• **To-do item A**
Recast the lines of the page images and extracted text entries, from the line with "December 2016" through the final line of the entries, as a Markdown table with the columns Row and Entry line. Omit blank lines, and leave the pictures out of the table.
• **To-do item B**
Extend the earthquake report beyond its final sentence.

[[ Page text open ]]

ANKARA/BAGHDAD, November 14
More than 450 people were killed in Iran when a magnitude 7.3 earthquake jolted the country on Sunday late night, the state media said on Monday, and rescuers were searching for dozens trapped under rubble in the mountainous area. At least six have died in Iraq as well.
State television said more than 450 people were killed in Iran’s deadliest earthquake in more than a decade and at least 6,600 were injured. Officials said the death toll would rise as search and rescue teams reached remote areas of Iran.
The earthquake was felt in several western provinces of Iran but the hardest hit province was Kermanshah. More than 300 of the victims were in Sarpol-e Zahab county in Kermanshah province, about 15 km (10 miles) from the Iraq border.
Iranian state television said the quake had caused heavy damage in some villages where houses were made of earthen bricks. More than 500 villages in the region suffered massive damage, Mansoureh Bagheri, a spokeswoman for the Iranian Red Crescent in Tehran, said. Rescuers were labouring to find survivors trapped under collapsed buildings.
The quake also triggered landslides that hindered rescue efforts. At least 14 provinces in Iran had been affected. The US Geological Survey said the quake measured magnitude 7.3. An Iraqi meteorology official put its magnitude at 6.5, with the epicentre in Penjwin in Sulaimaniyah province in the Kurdistan region.
Tempers frayed in the quake-hit area as the search went on for survivors amidst the twisted rubble of collapsed buildings. Kurdish officials said at least six people were killed in Iraq and at least 68 injured, adding that in northern Iraq Kurdish districts seven were killed and 325 wounded. The quake was felt as far south as Baghdad, where many residents rushed from their houses and tall buildings when tremors shook the Iraqi capital.
“I was sitting with my kids having dinner and suddenly the building was just dancing in the air,” said Majida Ameer. who ran out of her building with her three children.

[[ Page text closed ]]
[[ Dataset records open ]]

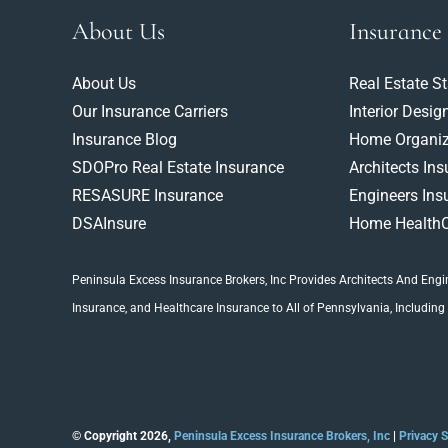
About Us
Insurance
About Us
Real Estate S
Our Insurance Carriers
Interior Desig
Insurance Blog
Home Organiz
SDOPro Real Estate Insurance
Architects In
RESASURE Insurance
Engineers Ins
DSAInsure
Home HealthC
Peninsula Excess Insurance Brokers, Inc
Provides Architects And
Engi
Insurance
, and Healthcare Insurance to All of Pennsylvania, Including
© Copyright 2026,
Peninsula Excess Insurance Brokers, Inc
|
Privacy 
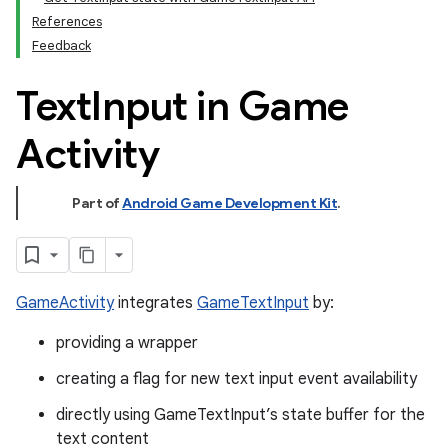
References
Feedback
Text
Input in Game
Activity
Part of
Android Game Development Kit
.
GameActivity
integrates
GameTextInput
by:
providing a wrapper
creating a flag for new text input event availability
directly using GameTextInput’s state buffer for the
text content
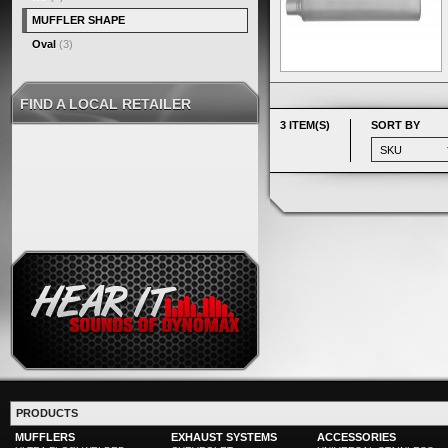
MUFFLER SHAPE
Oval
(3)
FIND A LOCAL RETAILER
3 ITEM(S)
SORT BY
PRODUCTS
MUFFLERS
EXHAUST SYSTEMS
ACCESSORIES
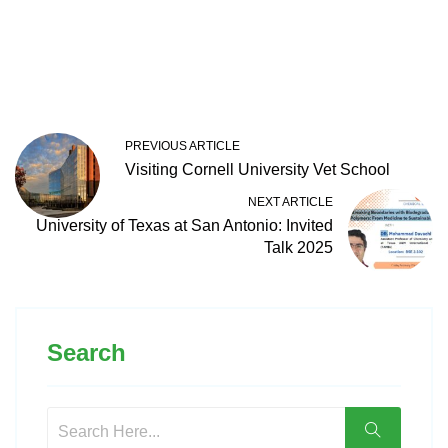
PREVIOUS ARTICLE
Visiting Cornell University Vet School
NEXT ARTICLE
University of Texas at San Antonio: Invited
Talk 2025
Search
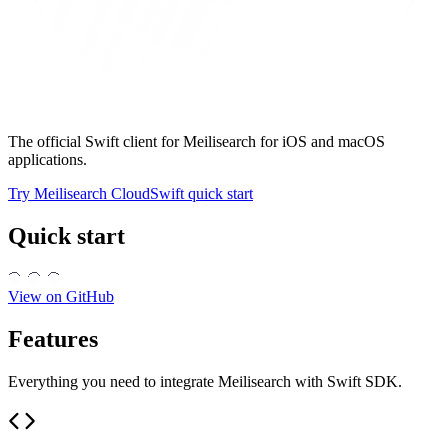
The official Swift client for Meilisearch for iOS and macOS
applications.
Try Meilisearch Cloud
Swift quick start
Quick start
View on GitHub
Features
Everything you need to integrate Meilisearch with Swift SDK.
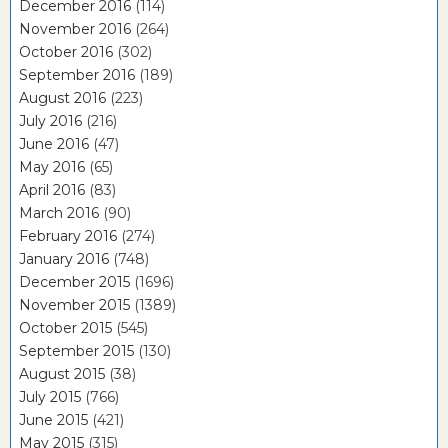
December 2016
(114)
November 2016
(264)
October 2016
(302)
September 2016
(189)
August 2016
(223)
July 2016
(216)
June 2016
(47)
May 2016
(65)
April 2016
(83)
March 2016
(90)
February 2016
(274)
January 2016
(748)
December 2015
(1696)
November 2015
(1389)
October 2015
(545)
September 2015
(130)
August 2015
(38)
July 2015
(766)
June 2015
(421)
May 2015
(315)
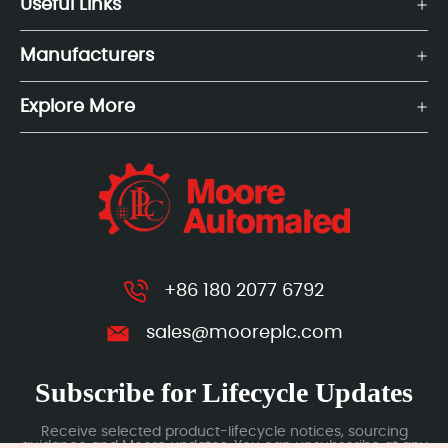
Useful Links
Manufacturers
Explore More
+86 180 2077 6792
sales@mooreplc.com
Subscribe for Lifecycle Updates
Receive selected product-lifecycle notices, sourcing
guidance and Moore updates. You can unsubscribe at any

[[ Dataset records closed ]]

• **Exercise output A**
| Row | Entry line |
|---|---|
| 1 | December 2016 |
| 2 | (114) |
| 3 | November 2016 |
| 4 | (264) |
| 5 | October 2016 |
| 6 | (302) |
| 7 | September 2016 |
| 8 | (189) |
| 9 | August 2016 |
| 10 | (223) |
| 11 | July 2016 |
| 12 | (216) |
| 13 | June 2016 |
| 14 | (47) |
| 15 | May 2016 |
| 16 | (65) |
| 17 | April 2016 |
| 18 | (83) |
| 19 | March 2016 |
| 20 | (90) |
| 21 | February 2016 |
| 22 | (274) |
| 23 | January 2016 |
| 24 | (748) |
| 25 | December 2015 |
| 26 | (1696) |
| 27 | November 2015 |
| 28 | (1389) |
| 29 | October 2015 |
| 30 | (545) |
| 31 | September 2015 |
| 32 | (130) |
| 33 | August 2015 |
| 34 | (38) |
| 35 | July 2015 |
| 36 | (766) |
| 37 | June 2015 |
| 38 | (421) |
| 39 | May 2015 |
| 40 | (315) |
| 41 | Useful Links |
| 42 | Manufacturers |
| 43 | Explore More |
| 44 | +86 180 2077 6792 |
| 45 | sales@mooreplc.com |
| 46 | Subscribe for Lifecycle Updates |
| 47 | Receive selected product-lifecycle notices, sourcing |
| 48 | guidance and Moore updates. You can unsubscribe at any |

• **Exercise output B**
“I thought at first that it was a huge bomb. But then I heard everyone around me screaming: ‘Earthquake!’” Similar scenes unfolded in Erbil, the capital of the Kurdistan Region, and across other cities in northern Iraq, close to the quake’s epicentre.
Iran sits astride major fault lines and is prone to frequent tremors. A magnitude 6.6 quake on December 26, 2003, devastated the historic city of Bam, 1,000 km from Tehran, killing about 31,000 people.
Electricity and water was cut off in several Iranian and Iraqi cities, and fears of aftershocks sent thousands of people in both countries out onto the streets and parks in cold weather.
Across the area, rescue workers and special teams using sniffer dogs and heat sensors searched wreckage. Blocked roads made it hard for rescue workers to reach some remote villages.
Iranian authorities acknowledged the relief effort was slow and patchy. Over 70,000 people needed emergency shelter, the Iranian Red Crescent said. Hojjat Gharibian, one of hundreds of homeless Iranian survivors, was huddled against the cold with his family in Qasr-e Shirin.
A local official said aftershocks slowed down erecting tents for homeless people but electricity had been restored in most of the quake-hit areas. Tasnim news agency said Iran’s gas exports to Iraq was not interrupted because of the quake.